When we start to get familiar with new data types, we can refined their usage even more. Maybe you have a different mental model and want to set things a little differently.

const flatten = fns => [].concat.apply([], fns);
const pipe = (...fns) => x => flatten(fns).reduce((y, f) => f(y), x);
const Value = value => ({
  value,
  map: apply => Value(apply(value)),
  flatMap: apply => apply(value)
});

const person = Value({ name: undefined, age: undefined });
const setName = name => p => p.map(o => ({ ...o, name }));
const setAge = age => p => p.map(o => ({ ...o, age }));
const setPropertiesOn = obj => (...fns) => {
  return pipe(fns)(obj);
};

const a = pipe(setName("pam"), setAge(55))(person);
const b = setPropertiesOn(person)(setName("pam"), setAge(55));
// a.value = Object { name: "pam", age: 55 }
// b.value = Object { name: "pam", age: 55 }

Maybe you just want to call a function on your new value. Do something "interesting" with it, without needing to create a new Value.

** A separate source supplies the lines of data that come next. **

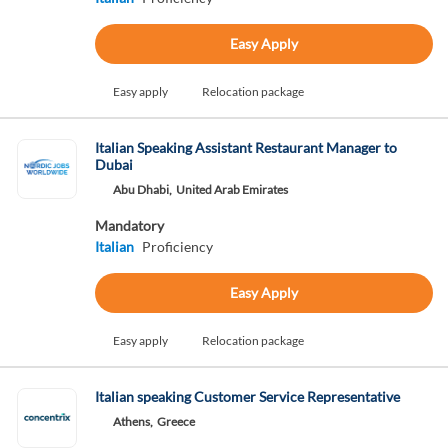
Easy Apply
Easy apply
Relocation package
Italian Speaking Assistant Restaurant Manager to
Dubai
Abu Dhabi,
United Arab Emirates
Mandatory
Italian
Proficiency
Easy Apply
Easy apply
Relocation package
Italian speaking Customer Service Representative
Athens,
Greece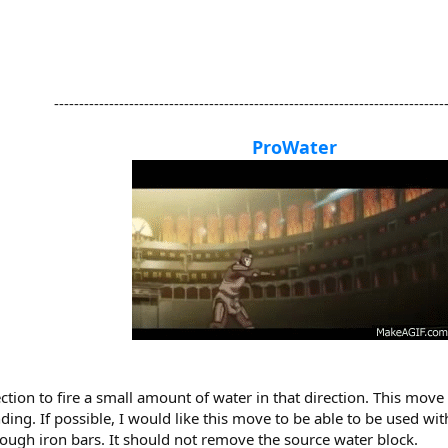
-------------------------------------------------------------------------------
ProWater
ction to fire a small amount of water in that direction. This move
ng. If possible, I would like this move to be able to be used withou
ough iron bars. It should not remove the source water block.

You can do this with flatMap.

const flatten = fns => [].concat.apply([], fns);
const pipe = (...fns) => x => flatten(fns).reduce((y, f) => f(y), x);

const Value = value => ({
  value,
  map: apply => Value(apply(value)),
  flatMap: apply => apply(value)
});

const toJson = obj => JSON.stringify(obj);

const post = async body =>
  fetch("https://httpbin.org/post", {
    method: "POST",
    headers: {
      Accept: "application/json",
      "Content-Type": "application/json"
    },
    body
  });

const getJsonFromResponse = async response => {
  const r = await response;
  const json = await r.json();
  return json;
};

async function createUser(name, age) {
  return await Value({ name, age }).flatMap(
    pipe(toJson, post, getJsonFromResponse)
  );
}

async function handleUserSubmit() {
  const user = await createUser("pam", 56);
  console.log(JSON.parse(user.data));
  // Object { name: "pam", age: 56 }
}

The future

I hope that in the future we have more of these utilities built into the language. Imagine if we had first class support for this new data type and Pipe. We could safely call functions on those values using pipe and a whole no ecosystem of nice utility functions would be published by the Javascript community.

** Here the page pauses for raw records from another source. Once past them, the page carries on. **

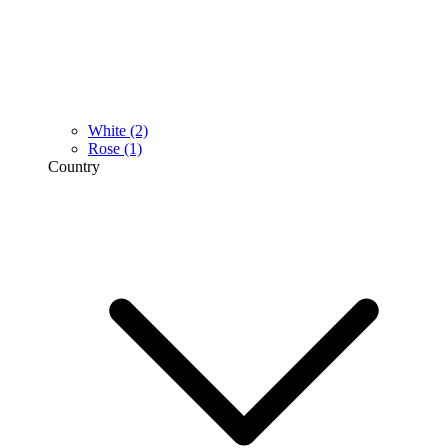
White
(2)
Rose
(1)
Country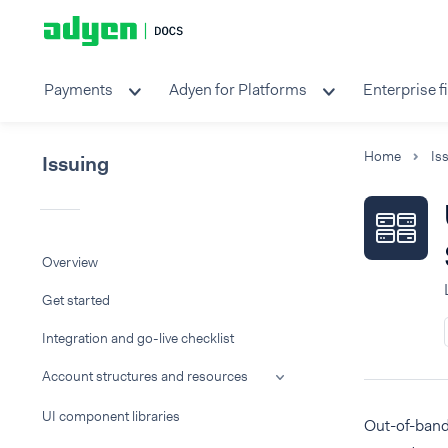
Payments
Adyen for Platforms
Enterprise f
Home
Is
Issuing
Overview
Get started
Integration and go-live checklist
Account structures and resources
UI component libraries
Out-of-band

We do have languages that can compile to JavaScript that have some of these nice features built in. For example, ReasonML has syntax for pipe.

Closing

We made a few safe and predictable programs by always returning a value, but never modifying any previous values. We always copy a value and return a new one. We will never have to worry about why something changed over time without us knowing.

We actually overlooked a lot of reasons that make functional programming great. Things like Immutability and Memorization for safety and performance, or things like concurrency. I hope by mentioning them, you will take it upon yourself to research those terms further.

That is all for now. I hope you can use something you learned here and apply them to your work. Thanks for reading!